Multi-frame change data
──────────────────────────────
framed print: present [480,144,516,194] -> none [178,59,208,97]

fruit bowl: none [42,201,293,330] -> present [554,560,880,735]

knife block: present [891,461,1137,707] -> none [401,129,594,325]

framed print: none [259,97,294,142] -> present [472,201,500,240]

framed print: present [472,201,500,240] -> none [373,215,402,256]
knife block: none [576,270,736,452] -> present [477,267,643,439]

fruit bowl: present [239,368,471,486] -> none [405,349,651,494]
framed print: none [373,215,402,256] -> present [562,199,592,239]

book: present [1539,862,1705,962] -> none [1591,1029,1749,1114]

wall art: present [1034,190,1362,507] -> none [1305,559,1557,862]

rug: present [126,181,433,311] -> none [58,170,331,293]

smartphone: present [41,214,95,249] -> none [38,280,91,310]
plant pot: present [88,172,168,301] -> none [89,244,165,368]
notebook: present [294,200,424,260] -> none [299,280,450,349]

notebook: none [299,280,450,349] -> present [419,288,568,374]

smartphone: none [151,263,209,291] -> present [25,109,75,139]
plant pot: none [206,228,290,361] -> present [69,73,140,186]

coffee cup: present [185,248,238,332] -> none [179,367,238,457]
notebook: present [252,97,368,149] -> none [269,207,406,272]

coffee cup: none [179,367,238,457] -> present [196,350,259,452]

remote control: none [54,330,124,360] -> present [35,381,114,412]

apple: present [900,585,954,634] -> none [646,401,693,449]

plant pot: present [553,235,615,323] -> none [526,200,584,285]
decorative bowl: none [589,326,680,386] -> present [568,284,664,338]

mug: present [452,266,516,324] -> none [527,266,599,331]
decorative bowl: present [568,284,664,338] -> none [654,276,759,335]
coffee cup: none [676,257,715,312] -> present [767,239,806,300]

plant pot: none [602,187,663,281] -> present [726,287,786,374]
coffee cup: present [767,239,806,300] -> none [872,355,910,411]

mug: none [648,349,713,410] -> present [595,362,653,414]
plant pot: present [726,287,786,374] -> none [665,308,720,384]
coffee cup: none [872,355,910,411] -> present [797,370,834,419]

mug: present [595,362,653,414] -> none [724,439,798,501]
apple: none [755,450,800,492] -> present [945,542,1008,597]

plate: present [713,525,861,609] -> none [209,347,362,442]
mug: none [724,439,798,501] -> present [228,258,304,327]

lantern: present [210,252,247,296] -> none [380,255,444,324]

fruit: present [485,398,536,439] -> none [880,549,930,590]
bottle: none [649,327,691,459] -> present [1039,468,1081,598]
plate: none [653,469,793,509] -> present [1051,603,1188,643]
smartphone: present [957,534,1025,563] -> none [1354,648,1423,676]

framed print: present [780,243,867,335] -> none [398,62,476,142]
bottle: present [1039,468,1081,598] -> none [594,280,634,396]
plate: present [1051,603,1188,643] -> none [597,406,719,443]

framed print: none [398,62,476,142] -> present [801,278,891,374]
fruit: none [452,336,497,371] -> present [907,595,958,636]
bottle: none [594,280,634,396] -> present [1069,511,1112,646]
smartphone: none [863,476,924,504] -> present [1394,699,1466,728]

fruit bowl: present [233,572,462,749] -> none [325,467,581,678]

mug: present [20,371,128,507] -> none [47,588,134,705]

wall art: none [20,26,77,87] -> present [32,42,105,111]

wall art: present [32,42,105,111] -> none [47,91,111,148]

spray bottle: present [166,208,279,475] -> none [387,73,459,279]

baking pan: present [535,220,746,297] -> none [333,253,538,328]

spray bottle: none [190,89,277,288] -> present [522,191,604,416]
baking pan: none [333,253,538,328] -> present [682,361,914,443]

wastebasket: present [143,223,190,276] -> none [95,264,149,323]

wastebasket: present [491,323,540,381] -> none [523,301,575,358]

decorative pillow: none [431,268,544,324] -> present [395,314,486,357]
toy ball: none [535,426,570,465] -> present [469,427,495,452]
──────────────────────────────
| YOUR OBJECTIVE |
All the entries are to be set down exactly as they appear.

| TASK ANSWER |
framed print: present [480,144,516,194] -> none [178,59,208,97]

fruit bowl: none [42,201,293,330] -> present [554,560,880,735]

knife block: present [891,461,1137,707] -> none [401,129,594,325]

framed print: none [259,97,294,142] -> present [472,201,500,240]

framed print: present [472,201,500,240] -> none [373,215,402,256]
knife block: none [576,270,736,452] -> present [477,267,643,439]

fruit bowl: present [239,368,471,486] -> none [405,349,651,494]
framed print: none [373,215,402,256] -> present [562,199,592,239]

book: present [1539,862,1705,962] -> none [1591,1029,1749,1114]

wall art: present [1034,190,1362,507] -> none [1305,559,1557,862]

rug: present [126,181,433,311] -> none [58,170,331,293]

smartphone: present [41,214,95,249] -> none [38,280,91,310]
plant pot: present [88,172,168,301] -> none [89,244,165,368]
notebook: present [294,200,424,260] -> none [299,280,450,349]

notebook: none [299,280,450,349] -> present [419,288,568,374]

smartphone: none [151,263,209,291] -> present [25,109,75,139]
plant pot: none [206,228,290,361] -> present [69,73,140,186]

coffee cup: present [185,248,238,332] -> none [179,367,238,457]
notebook: present [252,97,368,149] -> none [269,207,406,272]

coffee cup: none [179,367,238,457] -> present [196,350,259,452]

remote control: none [54,330,124,360] -> present [35,381,114,412]

apple: present [900,585,954,634] -> none [646,401,693,449]

plant pot: present [553,235,615,323] -> none [526,200,584,285]
decorative bowl: none [589,326,680,386] -> present [568,284,664,338]

mug: present [452,266,516,324] -> none [527,266,599,331]
decorative bowl: present [568,284,664,338] -> none [654,276,759,335]
coffee cup: none [676,257,715,312] -> present [767,239,806,300]

plant pot: none [602,187,663,281] -> present [726,287,786,374]
coffee cup: present [767,239,806,300] -> none [872,355,910,411]

mug: none [648,349,713,410] -> present [595,362,653,414]
plant pot: present [726,287,786,374] -> none [665,308,720,384]
coffee cup: none [872,355,910,411] -> present [797,370,834,419]

mug: present [595,362,653,414] -> none [724,439,798,501]
apple: none [755,450,800,492] -> present [945,542,1008,597]

plate: present [713,525,861,609] -> none [209,347,362,442]
mug: none [724,439,798,501] -> present [228,258,304,327]

lantern: present [210,252,247,296] -> none [380,255,444,324]

fruit: present [485,398,536,439] -> none [880,549,930,590]
bottle: none [649,327,691,459] -> present [1039,468,1081,598]
plate: none [653,469,793,509] -> present [1051,603,1188,643]
smartphone: present [957,534,1025,563] -> none [1354,648,1423,676]

framed print: present [780,243,867,335] -> none [398,62,476,142]
bottle: present [1039,468,1081,598] -> none [594,280,634,396]
plate: present [1051,603,1188,643] -> none [597,406,719,443]

framed print: none [398,62,476,142] -> present [801,278,891,374]
fruit: none [452,336,497,371] -> present [907,595,958,636]
bottle: none [594,280,634,396] -> present [1069,511,1112,646]
smartphone: none [863,476,924,504] -> present [1394,699,1466,728]

fruit bowl: present [233,572,462,749] -> none [325,467,581,678]

mug: present [20,371,128,507] -> none [47,588,134,705]

wall art: none [20,26,77,87] -> present [32,42,105,111]

wall art: present [32,42,105,111] -> none [47,91,111,148]

spray bottle: present [166,208,279,475] -> none [387,73,459,279]

baking pan: present [535,220,746,297] -> none [333,253,538,328]

spray bottle: none [190,89,277,288] -> present [522,191,604,416]
baking pan: none [333,253,538,328] -> present [682,361,914,443]

wastebasket: present [143,223,190,276] -> none [95,264,149,323]

wastebasket: present [491,323,540,381] -> none [523,301,575,358]

decorative pillow: none [431,268,544,324] -> present [395,314,486,357]
toy ball: none [535,426,570,465] -> present [469,427,495,452]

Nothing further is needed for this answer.